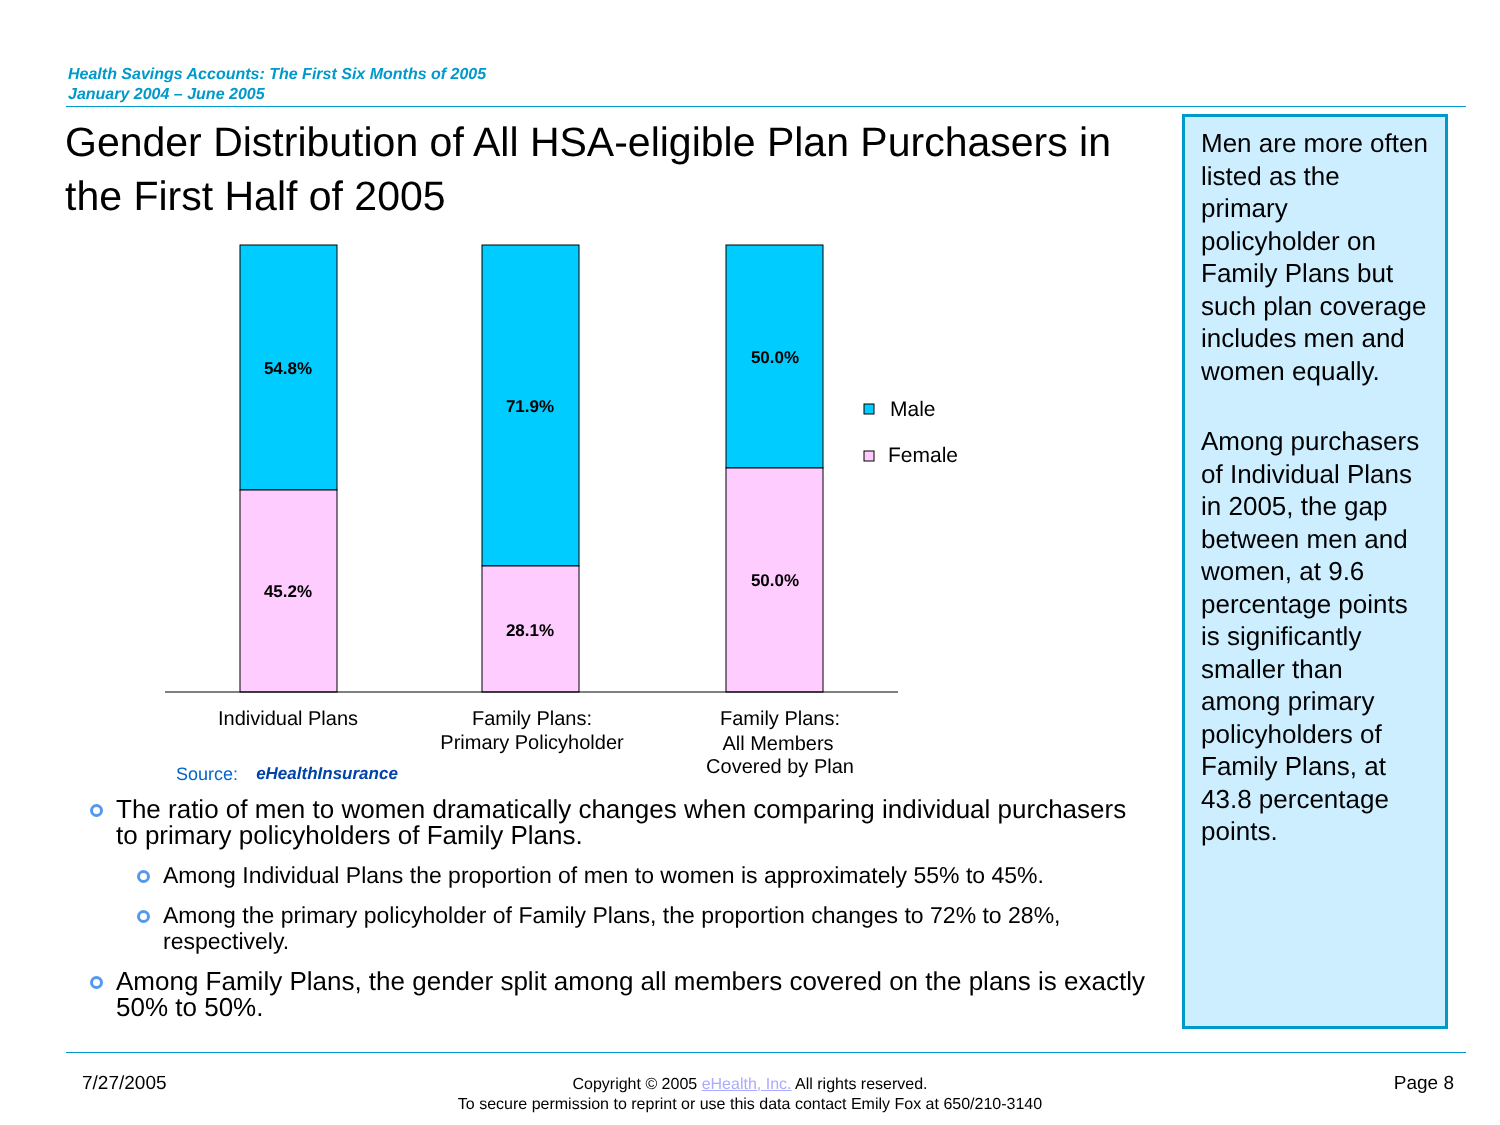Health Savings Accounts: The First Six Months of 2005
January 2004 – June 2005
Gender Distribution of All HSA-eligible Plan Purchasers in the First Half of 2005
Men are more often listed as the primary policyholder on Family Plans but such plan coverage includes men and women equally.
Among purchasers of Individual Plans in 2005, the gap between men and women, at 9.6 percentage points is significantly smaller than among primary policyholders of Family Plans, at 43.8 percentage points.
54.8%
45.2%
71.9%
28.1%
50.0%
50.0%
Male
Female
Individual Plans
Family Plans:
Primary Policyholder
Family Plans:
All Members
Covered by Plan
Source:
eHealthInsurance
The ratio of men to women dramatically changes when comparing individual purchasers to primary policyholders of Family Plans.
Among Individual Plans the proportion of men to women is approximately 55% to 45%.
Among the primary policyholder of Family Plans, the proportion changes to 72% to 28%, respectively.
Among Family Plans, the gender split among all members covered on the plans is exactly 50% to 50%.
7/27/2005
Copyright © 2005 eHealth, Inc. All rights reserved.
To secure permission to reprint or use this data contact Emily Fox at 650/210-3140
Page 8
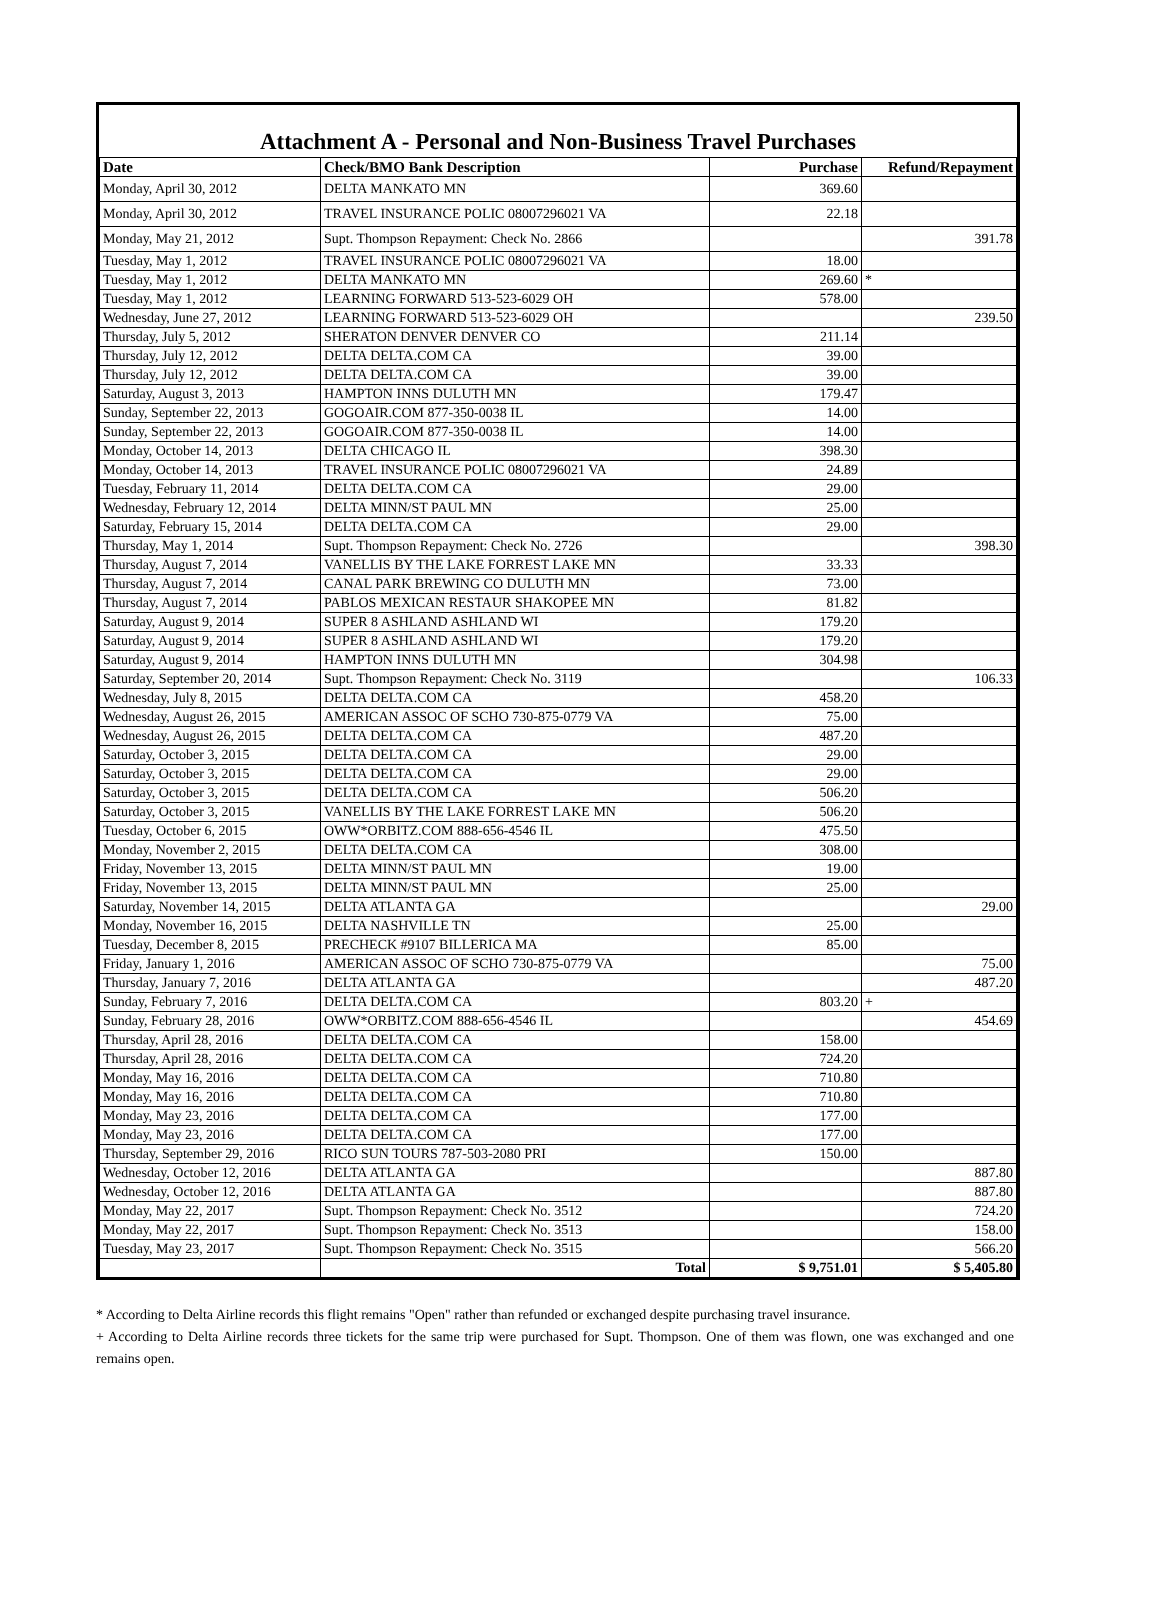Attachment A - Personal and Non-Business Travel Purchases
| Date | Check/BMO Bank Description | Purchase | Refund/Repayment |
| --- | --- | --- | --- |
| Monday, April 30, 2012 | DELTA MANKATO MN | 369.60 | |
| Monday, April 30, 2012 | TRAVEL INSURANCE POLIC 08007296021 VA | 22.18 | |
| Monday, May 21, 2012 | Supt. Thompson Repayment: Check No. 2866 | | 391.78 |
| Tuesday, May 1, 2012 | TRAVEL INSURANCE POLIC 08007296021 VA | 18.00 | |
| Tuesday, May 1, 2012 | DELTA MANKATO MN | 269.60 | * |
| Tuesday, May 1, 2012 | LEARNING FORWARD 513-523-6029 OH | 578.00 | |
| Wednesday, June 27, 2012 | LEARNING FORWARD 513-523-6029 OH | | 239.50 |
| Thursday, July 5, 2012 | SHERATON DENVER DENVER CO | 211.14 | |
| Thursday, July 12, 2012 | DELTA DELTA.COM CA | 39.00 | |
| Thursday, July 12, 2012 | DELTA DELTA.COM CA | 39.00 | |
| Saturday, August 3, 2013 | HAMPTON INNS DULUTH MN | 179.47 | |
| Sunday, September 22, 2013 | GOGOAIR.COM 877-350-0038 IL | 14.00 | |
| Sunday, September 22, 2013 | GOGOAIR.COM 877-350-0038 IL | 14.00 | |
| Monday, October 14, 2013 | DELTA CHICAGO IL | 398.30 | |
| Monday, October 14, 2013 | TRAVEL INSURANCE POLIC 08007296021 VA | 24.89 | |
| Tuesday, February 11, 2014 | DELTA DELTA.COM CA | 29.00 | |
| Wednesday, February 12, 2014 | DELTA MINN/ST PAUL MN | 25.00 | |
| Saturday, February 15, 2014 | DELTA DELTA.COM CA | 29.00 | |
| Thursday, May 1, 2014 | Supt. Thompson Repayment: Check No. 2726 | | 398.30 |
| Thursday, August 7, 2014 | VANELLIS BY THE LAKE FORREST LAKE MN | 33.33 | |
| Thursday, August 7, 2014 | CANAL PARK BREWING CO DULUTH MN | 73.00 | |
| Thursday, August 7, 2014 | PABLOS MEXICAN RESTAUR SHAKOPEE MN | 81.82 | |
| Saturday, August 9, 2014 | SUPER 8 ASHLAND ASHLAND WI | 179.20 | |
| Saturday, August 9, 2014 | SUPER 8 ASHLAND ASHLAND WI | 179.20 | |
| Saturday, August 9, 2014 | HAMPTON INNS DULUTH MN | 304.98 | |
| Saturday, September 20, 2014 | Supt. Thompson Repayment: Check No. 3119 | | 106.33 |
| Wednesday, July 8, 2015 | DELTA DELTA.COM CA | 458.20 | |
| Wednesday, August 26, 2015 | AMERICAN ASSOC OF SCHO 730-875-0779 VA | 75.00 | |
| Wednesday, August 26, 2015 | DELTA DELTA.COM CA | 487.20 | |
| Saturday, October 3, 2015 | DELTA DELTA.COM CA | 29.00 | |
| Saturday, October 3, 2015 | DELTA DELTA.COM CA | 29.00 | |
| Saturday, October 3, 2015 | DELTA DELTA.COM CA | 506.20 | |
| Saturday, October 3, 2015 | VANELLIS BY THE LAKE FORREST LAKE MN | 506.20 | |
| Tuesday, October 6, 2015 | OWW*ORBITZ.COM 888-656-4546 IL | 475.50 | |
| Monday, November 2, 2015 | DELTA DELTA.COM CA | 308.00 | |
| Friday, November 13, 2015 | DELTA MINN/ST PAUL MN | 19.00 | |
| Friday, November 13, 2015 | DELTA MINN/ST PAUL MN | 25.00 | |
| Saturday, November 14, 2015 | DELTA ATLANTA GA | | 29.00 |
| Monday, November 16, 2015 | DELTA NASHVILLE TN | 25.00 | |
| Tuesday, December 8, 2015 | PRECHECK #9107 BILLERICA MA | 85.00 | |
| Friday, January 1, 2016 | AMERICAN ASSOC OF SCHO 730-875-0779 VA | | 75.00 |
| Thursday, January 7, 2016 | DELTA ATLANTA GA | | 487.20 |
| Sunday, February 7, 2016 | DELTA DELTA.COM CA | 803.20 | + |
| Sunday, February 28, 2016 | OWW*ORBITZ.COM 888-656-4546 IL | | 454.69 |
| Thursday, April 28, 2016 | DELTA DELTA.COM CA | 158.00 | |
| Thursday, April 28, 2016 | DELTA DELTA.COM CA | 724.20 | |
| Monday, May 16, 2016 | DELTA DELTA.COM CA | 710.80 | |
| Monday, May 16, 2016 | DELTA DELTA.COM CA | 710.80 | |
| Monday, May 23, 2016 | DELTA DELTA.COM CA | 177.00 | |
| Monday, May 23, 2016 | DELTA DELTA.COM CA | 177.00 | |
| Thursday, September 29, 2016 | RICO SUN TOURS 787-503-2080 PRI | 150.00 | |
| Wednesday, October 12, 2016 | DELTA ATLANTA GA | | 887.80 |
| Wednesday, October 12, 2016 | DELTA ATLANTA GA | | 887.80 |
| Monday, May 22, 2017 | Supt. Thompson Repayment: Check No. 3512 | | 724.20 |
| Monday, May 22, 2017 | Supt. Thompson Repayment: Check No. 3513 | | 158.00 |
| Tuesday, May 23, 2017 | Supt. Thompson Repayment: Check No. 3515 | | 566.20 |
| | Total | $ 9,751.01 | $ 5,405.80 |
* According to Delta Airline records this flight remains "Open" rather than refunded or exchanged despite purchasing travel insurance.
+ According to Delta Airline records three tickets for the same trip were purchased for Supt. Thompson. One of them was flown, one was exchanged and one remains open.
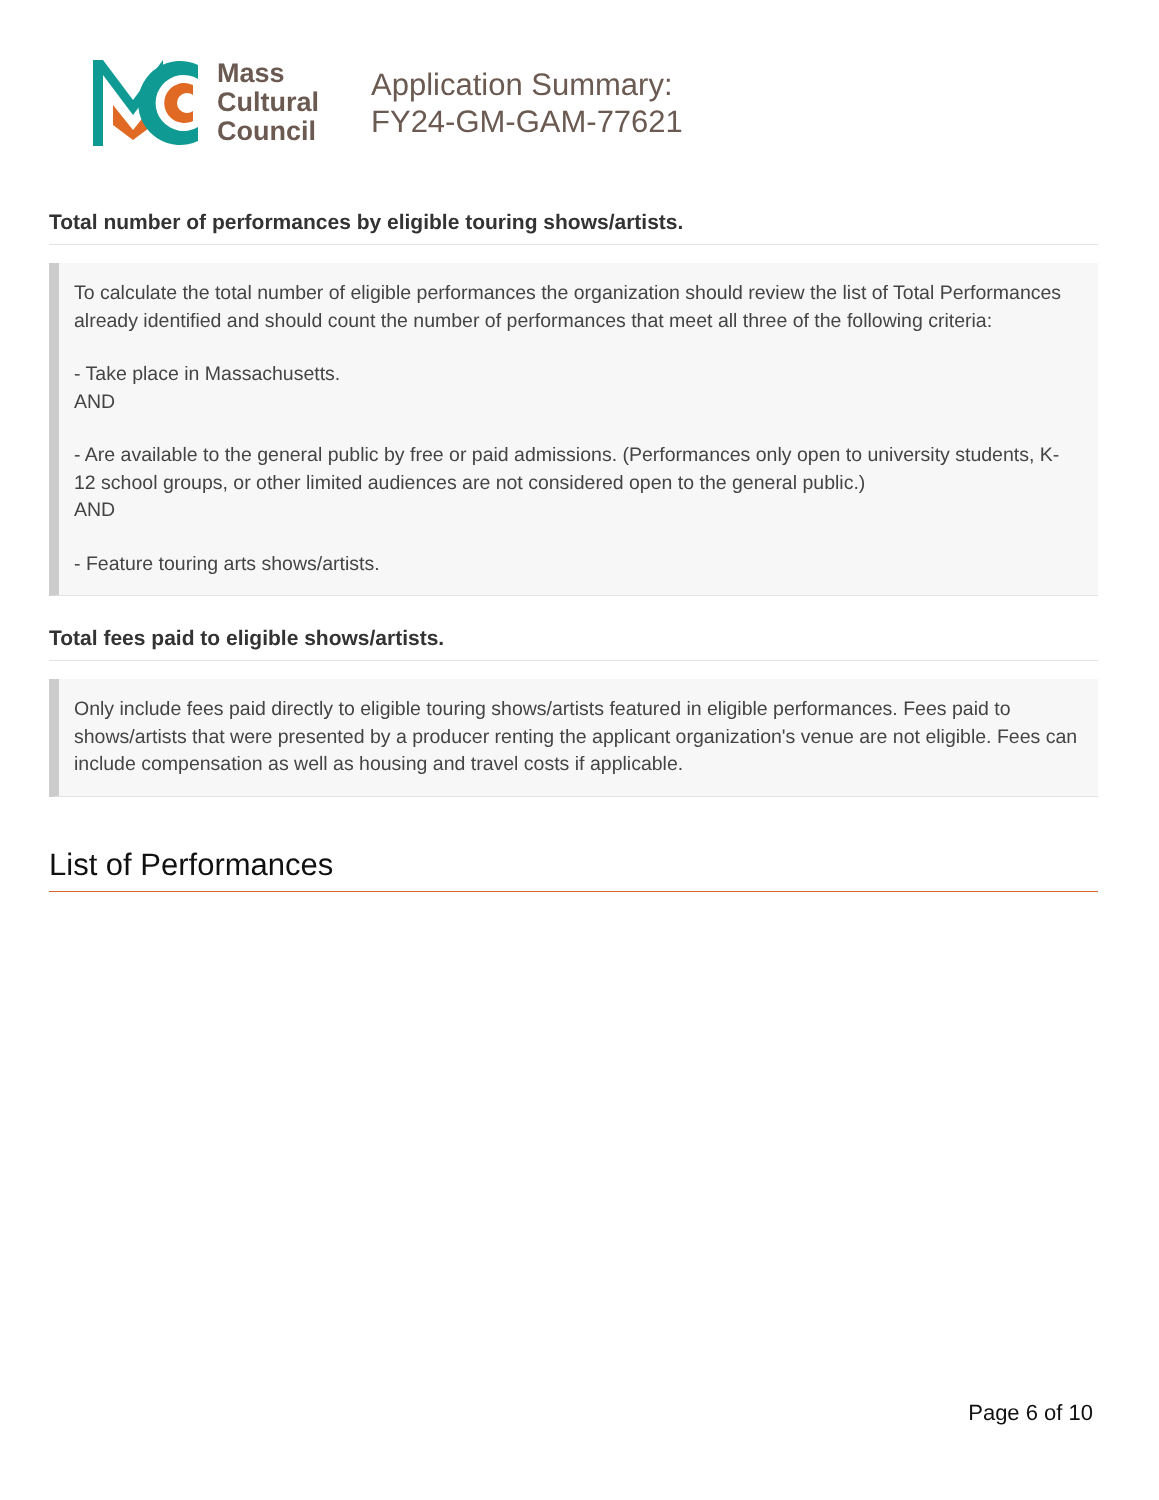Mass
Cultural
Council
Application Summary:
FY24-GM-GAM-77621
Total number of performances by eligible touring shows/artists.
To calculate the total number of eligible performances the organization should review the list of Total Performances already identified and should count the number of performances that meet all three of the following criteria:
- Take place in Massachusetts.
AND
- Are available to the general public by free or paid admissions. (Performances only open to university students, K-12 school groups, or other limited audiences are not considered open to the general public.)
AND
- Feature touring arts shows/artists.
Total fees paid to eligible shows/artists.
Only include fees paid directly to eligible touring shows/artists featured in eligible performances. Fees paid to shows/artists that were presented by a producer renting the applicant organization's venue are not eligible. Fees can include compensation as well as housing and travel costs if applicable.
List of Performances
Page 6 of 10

◆ ◆ ◆ ◆

What is being asked :: Take the entries above and copy exactly the lines starting at the one with "January 2004 – June 2005" and ending at the one with "OH | | 239.50 |"; nothing outside that span, and no pictures.

Output ::
January 2004 – June 2005
Gender Distribution of All HSA-eligible Plan Purchasers in the First Half of 2005
Men are more often listed as the primary policyholder on Family Plans but such plan coverage includes men and women equally.
Among purchasers of Individual Plans in 2005, the gap between men and women, at 9.6 percentage points is significantly smaller than among primary policyholders of Family Plans, at 43.8 percentage points.
54.8%
45.2%
71.9%
28.1%
50.0%
50.0%
Male
Female
Individual Plans
Family Plans:
Primary Policyholder
Family Plans:
All Members
Covered by Plan
Source:
eHealthInsurance
The ratio of men to women dramatically changes when comparing individual purchasers to primary policyholders of Family Plans.
Among Individual Plans the proportion of men to women is approximately 55% to 45%.
Among the primary policyholder of Family Plans, the proportion changes to 72% to 28%, respectively.
Among Family Plans, the gender split among all members covered on the plans is exactly 50% to 50%.
7/27/2005
Copyright © 2005 eHealth, Inc. All rights reserved.
To secure permission to reprint or use this data contact Emily Fox at 650/210-3140
Page 8
Attachment A - Personal and Non-Business Travel Purchases
| Date | Check/BMO Bank Description | Purchase | Refund/Repayment |
| --- | --- | --- | --- |
| Monday, April 30, 2012 | DELTA MANKATO MN | 369.60 | |
| Monday, April 30, 2012 | TRAVEL INSURANCE POLIC 08007296021 VA | 22.18 | |
| Monday, May 21, 2012 | Supt. Thompson Repayment: Check No. 2866 | | 391.78 |
| Tuesday, May 1, 2012 | TRAVEL INSURANCE POLIC 08007296021 VA | 18.00 | |
| Tuesday, May 1, 2012 | DELTA MANKATO MN | 269.60 | * |
| Tuesday, May 1, 2012 | LEARNING FORWARD 513-523-6029 OH | 578.00 | |
| Wednesday, June 27, 2012 | LEARNING FORWARD 513-523-6029 OH | | 239.50 |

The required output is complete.